Some comments from me on your ordeal.
- "you analised the dive on the Teric and nothing seemed wrong so you didn't act!": Most of the DCS incidents I've witnessed were not blow ups or significant deviations from the planned ascend profile. But still they got hit! So when in pain post dive, or any neurological symptoms, always hit the O2.
- Psychologically don't ignore pain: If there is pain or other symptoms and you've done a dive, the first reaction should always be to view this as possible DCS. Too many people don't want to admit to themselves that they have DCS, because of various reasons (feeling they've done something wrong, don't want to stress out buddies, don't want to create a fuss, don't like the change this will make to any plans you have, etc).
- Evaluating the case: O2 will also help evaluating if it's a probable hit or you just smacked your shoulder against something. If the pain diminishes while you are on O2 but returns when you take an air break it's a hit.

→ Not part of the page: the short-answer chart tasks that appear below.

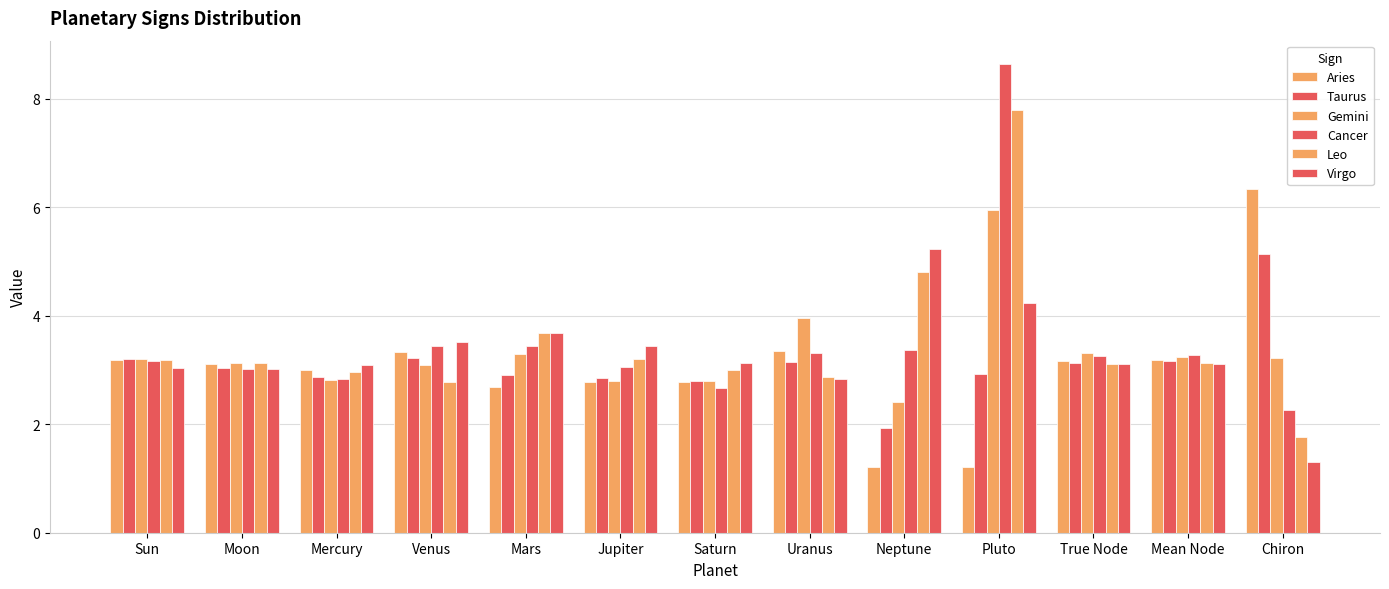

How many data points does each series have?

13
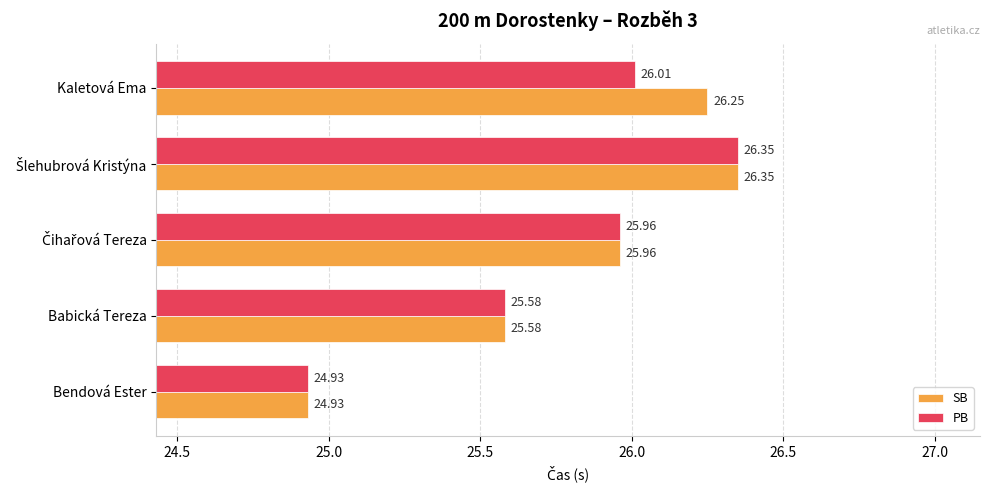

Where is PB nearest to the value 25?

Bendová Ester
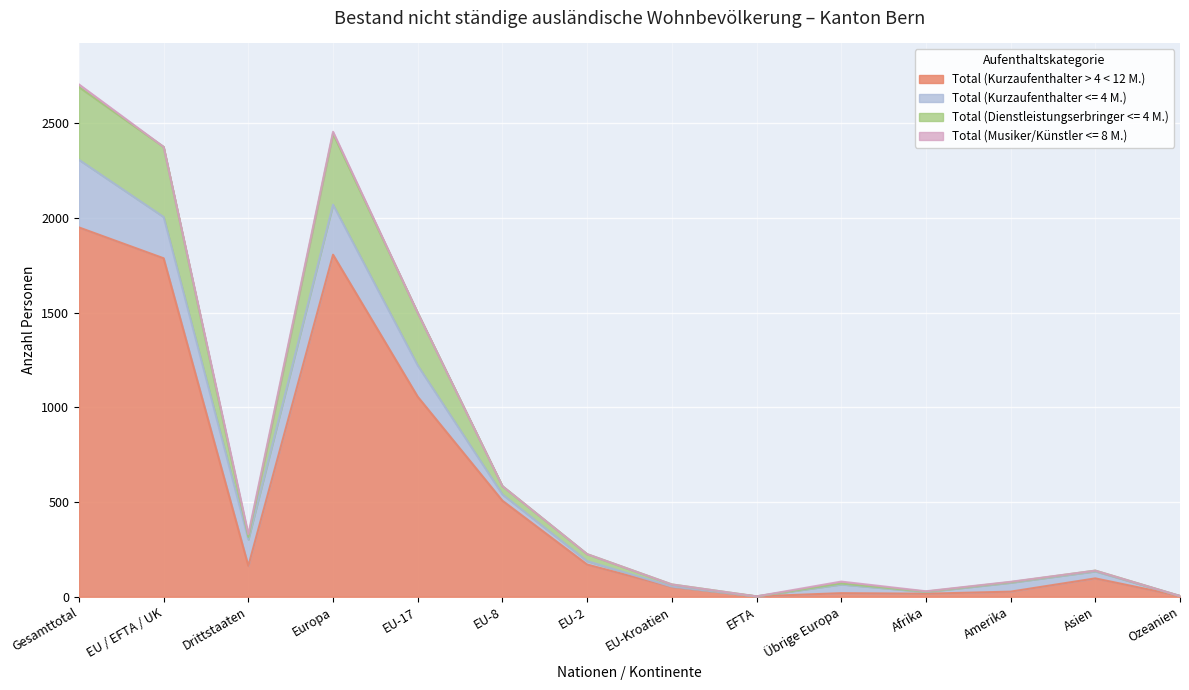

At which label does Total (Kurzaufenthalter > 4 < 12 M.) reach its peak?

Gesamttotal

- If you have DAN insurance always call them. Options from dive medicine professionals are always going to be better than the opinions from your dive buddies. Yes in many cases they will be over cautious but that's what you want in situations like these.
- If you are far away from a chamber or it is suspect, maybe it's a good idea to dive more conservatively (no deco) or at least make sure you have the equipment and procedures in place for a potential IWR. This is by the way in my opinion only a viable option if the water temperature is high enough, having to deal with undercooling issues while at the same time trying to treat DCS is a recipy for disaster.
- I know enough divers who've gotten type 1 hits (pain in joints) and decided not to take HBOT, but just keep using O2 and some anti inflamatory medication. However also here you might side on the caution side, you don't know what such damages will do to your body later in live (bone necrosis, etc).
Anyway, glad that you are ok. You had to take quite a lot of tough decisions in a short period of time!